I work on one larger piece at a time. But in between I do some smaller pieces, or just stitch on unfinished work.
Technique(s)? What do you do differently? What is your signature that makes your work stand out as yours?
I use raw-edge appliqué mostly. I call it fabric collage, although I hardly use glue, but the process is that of making a collage. Cutting out pieces of fabric, shoving them around, pinning to a base fabric. And finally stitching everything together. I have perfected that technique so that the raw edges don’t even show up anymore and the work looks like one piece of fabric. Sometimes I deliberately use the raw edges for visual effect.
My followers recognize my work. I do have a distinct style, although I can’t quite put my finger on it. My use of colour is often mentioned. Lots of people react emotionally to my work when they see it in person and that is amazing! They tell me they can feel it’s made with love!
What is your process for creating a commissioned piece?
For a commissioned piece I interview the client intensively about her (or his) life, pets, work, hobbies, favourite colours, which colours to avoid, objects, flowers, anything I can include in the piece. I sort of spin my own story that way. When I have a bit on the way I ask the client to come over and look at it and decide if I can go on. I have never had anybody tell me to forget about it. They have to come a couple more times to fit the garment and to pick it up when finished.
Tell us about a challenging piece. What were the obstacles and how did you get past them?
I am currently working on a piece I started in 2011 or 2012 about a fire. Originally I wanted to do something with Fire and Ice. That didn’t work together, for me anyway. I finished the Icy part, my coat Snowfall. I put away the Fire part. Then I twice changed my mind about the pattern I wanted to use. Put it away again. Then this autumn I worked on it again. Changed the pattern again, cut loose some parts. Now it’s almost finished, a cloak, called Paradise Lost. In honour of all the people affected by wildfires, earthquakes and volcanic eruptions worldwide.
What piece of work makes you most proud? Why?
I am proud of all of them. They take a long time to make.
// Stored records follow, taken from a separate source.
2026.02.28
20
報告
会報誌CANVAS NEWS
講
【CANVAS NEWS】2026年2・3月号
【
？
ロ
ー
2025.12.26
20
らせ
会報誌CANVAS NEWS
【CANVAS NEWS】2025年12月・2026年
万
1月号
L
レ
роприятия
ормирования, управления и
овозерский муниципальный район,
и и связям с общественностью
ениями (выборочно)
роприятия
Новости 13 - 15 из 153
They are shown in exhibitions worldwide which is amazing in itself and I think that makes me most proud, they travel more than I do!
When you have time to create for yourself, what kinds of projects do you make?
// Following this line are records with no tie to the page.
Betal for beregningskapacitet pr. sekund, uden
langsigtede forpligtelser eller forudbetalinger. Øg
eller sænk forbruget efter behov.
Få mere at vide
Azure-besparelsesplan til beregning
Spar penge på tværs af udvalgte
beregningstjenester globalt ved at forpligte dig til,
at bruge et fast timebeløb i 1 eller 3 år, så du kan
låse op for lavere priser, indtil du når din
I make jackets for myself in the same manner. I always wear them with jeans.
Do you have a dedicated space for creating? If so, what does it look like?
I have my studio at home, the entire ground floor, formerly a garage plus a small room. But it’s now one space. I have a big table, room for my sewing machines, an office nook. So I can teach workshops here to small groups because everything is ready to use.
What is your favorite tip for organizing your stash of creative supplies?
Last year I took the time to organize my stash in bins. Organized my book shelves. There is an awful lot of stuff under the big table that didn’t fit the bins. I will have to use up a lot before buying more!
Are there indispensable tools and materials in your studio? How do they improve your work?
I have many sewing machines. But I use them for different tasks. Plus an embroidery machine, an embellisher, a serger. Fabrics, fibers, thread, every notion you can think of. With everything organized, I can easily find what I need.
As a creative individual, do you believe that you perceive the world differently from other people? Do you think that any unique thought processes are involved when you create something?
I have an enormous eye for detail, often to the dismay of people I talk to. I am easily distracted by little things I notice that are not of any use in the actual conversation. Only creative minds get it and switch flawlessly back and forth with me on this.
What’s next for you?
As I have retired from teaching Middle School this year (after 40 years), I have planned a few exhibitions and teaching dates at museums and craft shows for the next 2 years!
And of course I will make more Wearable Art.